Algunos de los mayores desafíos que enfrenta el mundo hoy, como el cambio climático y la gestión de la IA, solo pueden abordarse mediante normas comunes, instituciones compartidas y colaboración transfronteriza. Sabemos que el cambio tecnológico es uno de los principales impulsores del aumento de la desigualdad dentro de los países, y que los más pobres y vulnerables del mundo son quienes más sufren las consecuencias de la crisis climática. Ambos problemas exigen diálogo, y ninguno puede resolverse con la acción unilateral de los más poderosos.

Muchos de los recursos esenciales para combatir el cambio climático e impulsar la transición tecnológica, desde el cobre y el litio hasta las tierras raras y las selvas tropicales, se concentran en América Latina, lo que otorga a la región una nueva influencia. Pero la influencia sin coordinación genera riesgos. Y en este momento, América Latina carece de una estrategia regional.

Crear un marco de referencia no es una aspiración utópica. La Asociación de Naciones del Sudeste Asiático se fundó sobre la base de que las economías más pequeñas necesitan posiciones colectivas, marcos compartidos y estrategias coordinadas para negociar con las grandes potencias desde una posición de fortaleza. A medida que se debilitan las normas que antes limitaban a estas potencias, la solidaridad regional se ha vuelto aún más importante.
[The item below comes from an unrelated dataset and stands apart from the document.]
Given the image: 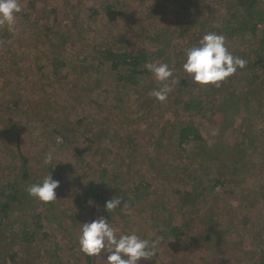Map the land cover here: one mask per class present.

Forjar vínculos más estrechos entre los gobiernos latinoamericanos, el sector privado y la sociedad civil ya no es una opción, sino un imperativo que exige agendas nacionales sólidas.

La última ola de globalización puso de manifiesto la importancia de las políticas que distribuyen equitativamente las ganancias y fortalecen los sistemas educativos, así como de los marcos fiscales que transforman las rentas de los recursos en inversión pública. Las instituciones estatales deben ser lo suficientemente sólidas para resistir la captura. Es necesario implementar políticas industriales y tecnológicas a largo plazo. Esta planificación marca la diferencia entre el desarrollo y la dependencia.

Cuando este periodo de desorden trumpista dé paso a la reconstrucción, el Sur Global debe presentar propuestas, no solo quejas. El orden que ahora se está resquebrajando se construyó en gran medida sin nuestra participación, pero no tiene por qué ser así en el futuro. Los países que no pueden imponer sus preferencias por la fuerza deben seguir realizando la labor, a menudo poco glamurosa, de coordinación y colaboración, tal como lo hicimos en India el año pasado. Solo uniendo fuerzas ahora podremos crear un sistema global donde las reglas se apliquen a todos.

La autora es exviceministra de Hacienda y exsubsecretaria de Relaciones Económicas Internacionales de Chile.